Managing Spark Metastore DatabasesΒΆ

Let us undestand how to manage Spark Metastore Databases.

  • Make a habit of reviewing Language Manual.

  • We can create database using CREATE DATABASE Command.

  • For e. g.: CREATE DATABASE itversity_demo;

  • If the database exists it will fail. If you want to ignore with out throwing error you can use IF NOT EXISTS

  • e. g.: CREATE DATABASE IF NOT EXISTS itversity_demo;

  • We can list the databases using SHOW databases;

  • Spark Metastore is multi tenant database. To switch to a database, you can use USE Command. e. g.: USE itversity_demo;

  • We can drop empty database by using DROP DATABASE itversity_demo;.

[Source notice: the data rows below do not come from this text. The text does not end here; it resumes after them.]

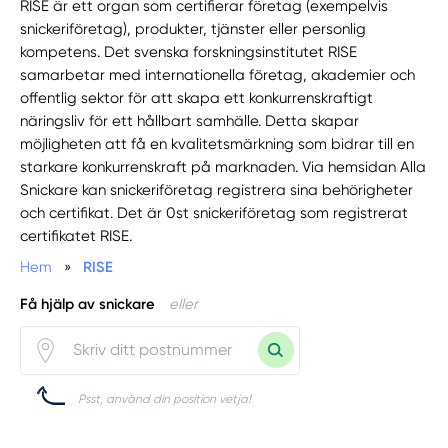
RISE är ett organ som certifierar företag (exempelvis
snickeriföretag), produkter, tjänster eller personlig
kompetens. Det svenska forskningsinstitutet RISE
samarbetar med internationella företag, akademier och
offentlig sektor för att skapa ett konkurrenskraftigt
näringsliv för ett hållbart samhälle. Detta skapar
möjligheten att få en kvalitetsmärkning som bidrar till en
starkare konkurrenskraft på marknaden. Via hemsidan Alla
Snickare kan snickeriföretag registrera sina behörigheter
och certifikat. Det är 0st snickeriföretag som registrerat
certifikatet RISE.
Hem
»
RISE
Få hjälp av snickare
eller
Psst, använd din position vetja!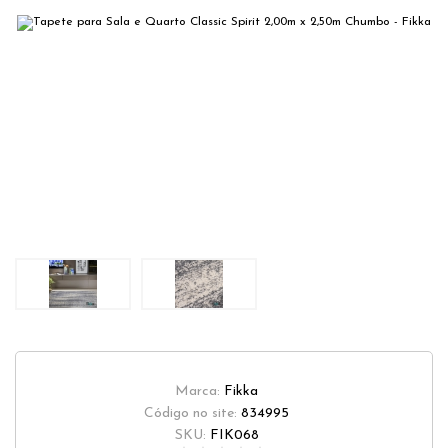
Marca:
Fikka
Código no site:
834995
SKU:
FIK068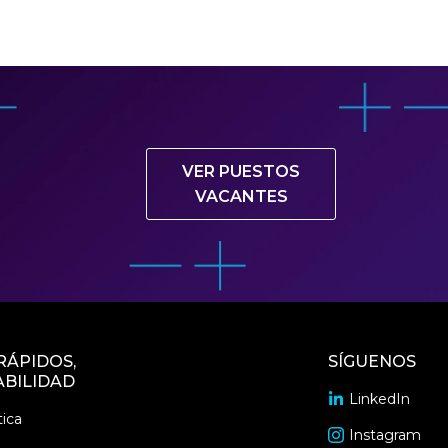
VER PUESTOS
VACANTES
RÁPIDOS,
SÍGUENOS
BILIDAD
LinkedIn
opens
ica
in
Instagram
opens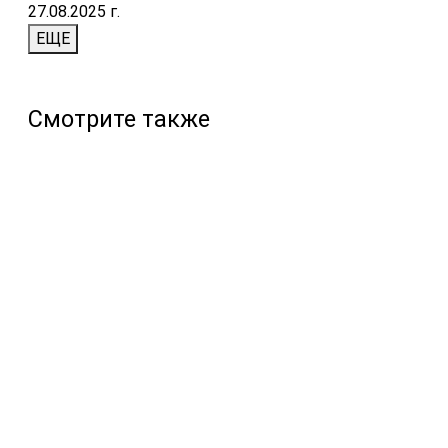
27.08.2025 г.
ЕЩЕ
Смотрите также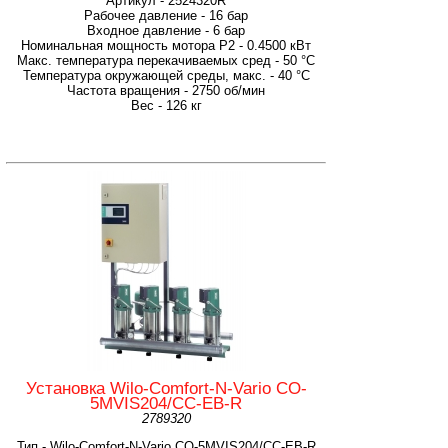
Артикул - 2524320R
Рабочее давление - 16 бар
Входное давление - 6 бар
Номинальная мощность мотора P2 - 0.4500 кВт
Макс. температура перекачиваемых сред - 50 °C
Температура окружающей среды, макс. - 40 °C
Частота вращения - 2750 об/мин
Вес - 126 кг
Установка Wilo-Comfort-N-Vario CO-
5MVIS204/CC-EB-R
2789320
Тип - Wilo-Comfort-N-Vario CO-5MVIS204/CC-EB-R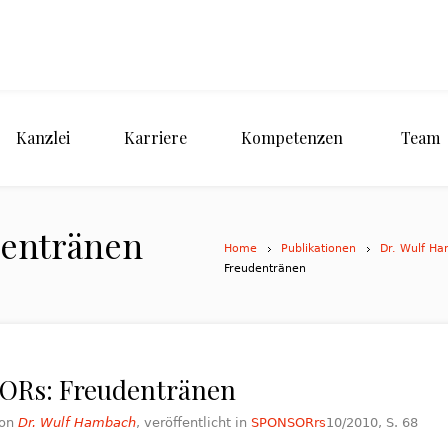
Kanzlei
Karriere
Kompetenzen
Team
entränen
Home
Publikationen
Dr. Wulf Ha
Freudentränen
ORs: Freudentränen
von
Dr. Wulf Hambach
, veröffentlicht in
SPONSORrs
10/2010, S. 68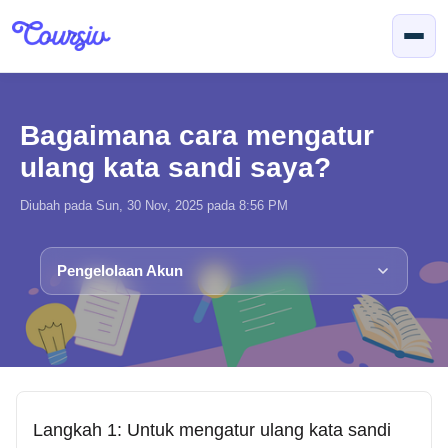
Lewatkan ke konten utama
Bagaimana cara mengatur
ulang kata sandi saya?
Diubah pada Sun, 30 Nov, 2025 pada 8:56 PM
Pengelolaan Akun
Langkah 1: Untuk mengatur ulang kata sandi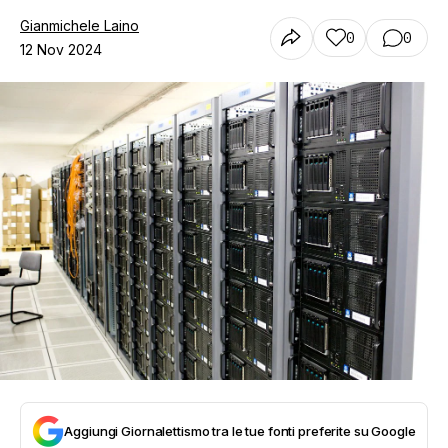
Gianmichele Laino
0
0
12 Nov 2024
Aggiungi Giornalettismo tra le tue fonti preferite su Google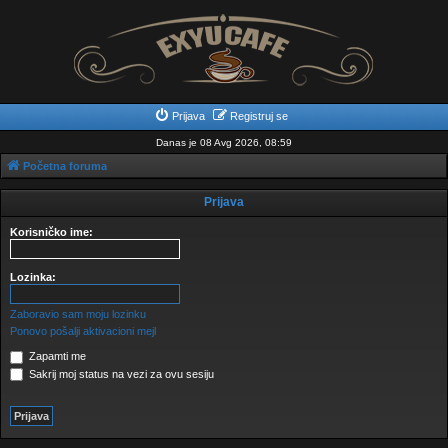
Prijava
Registruj se
Danas je 08 Avg 2026, 08:59
Početna foruma
Prijava
Korisničko ime:
Lozinka:
Zaboravio sam moju lozinku
Ponovo pošalji aktivacioni mejl
Zapamti me
Sakrij moj status na vezi za ovu sesiju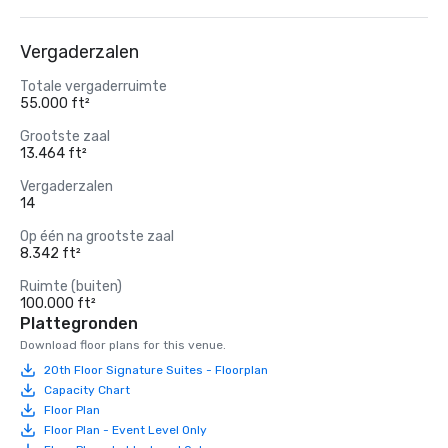
Vergaderzalen
Totale vergaderruimte
55.000 ft²
Grootste zaal
13.464 ft²
Vergaderzalen
14
Op één na grootste zaal
8.342 ft²
Ruimte (buiten)
100.000 ft²
Plattegronden
Download floor plans for this venue.
20th Floor Signature Suites - Floorplan
Capacity Chart
Floor Plan
Floor Plan - Event Level Only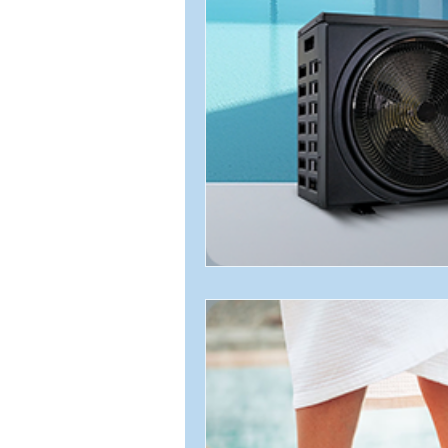
Filtros e Moto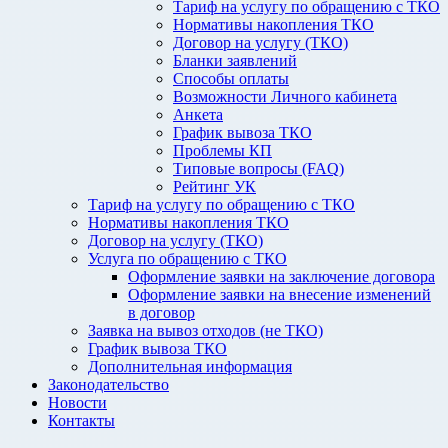
Тариф на услугу по обращению с ТКО
Нормативы накопления ТКО
Договор на услугу (ТКО)
Бланки заявлений
Способы оплаты
Возможности Личного кабинета
Анкета
График вывоза ТКО
Проблемы КП
Типовые вопросы (FAQ)
Рейтинг УК
Тариф на услугу по обращению с ТКО
Нормативы накопления ТКО
Договор на услугу (ТКО)
Услуга по обращению с ТКО
Оформление заявки на заключение договора
Оформление заявки на внесение изменений
в договор
Заявка на вывоз отходов (не ТКО)
График вывоза ТКО
Дополнительная информация
Законодательство
Новости
Контакты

  • Add cascade to drop all the tables and then the database DROP DATABASE itversity_demo CASCADE;.

  • We can also specify location while creating the database - CREATE DATABASE itversity_demo LOCATION '/user/itversity/custom/itversity_demo.db'

import org.apache.spark.sql.SparkSession

val username = System.getProperty("user.name")
val spark = SparkSession.
    builder.
    config("spark.ui.port", "0").
    config("spark.sql.warehouse.dir", s"/user/${username}/warehouse").
    enableHiveSupport.
    master("yarn").
    appName(s"${username} | Spark SQL - Getting Started").
    getOrCreate
%%sql

DROP DATABASE IF EXISTS itversity_demo
%%sql

CREATE DATABASE itversity_demo
%%sql

CREATE DATABASE itversity_demo
%%sql

CREATE DATABASE IF NOT EXISTS itversity_demo
%%sql

SHOW databases
%%sql

SELECT current_database()
%%sql

USE itversity_demo
%%sql

SELECT current_database()
val username = System.getProperty("user.name")
import sys.process._
s"hdfs dfs -ls /user/${username}/warehouse/${username}_demo.db"!
%%sql

CREATE TABLE table_demo (i INT)
import sys.process._
s"hdfs dfs -ls /user/${username}/warehouse/${username}_demo.db"!
%%sql

DROP DATABASE itversity_demo CASCADE
import sys.process._
s"hdfs dfs -ls /user/${username}/warehouse/${username}_demo.db"!
%%sql

CREATE DATABASE itversity_demo LOCATION '/user/itversity/custom/itversity_demo.db'
import sys.process._
s"hdfs dfs -ls /user/${username}/custom"! // Directory will be created if it does not exists
import sys.process._
s"hdfs dfs -ls /user/${username}/custom/${username}_demo.db"!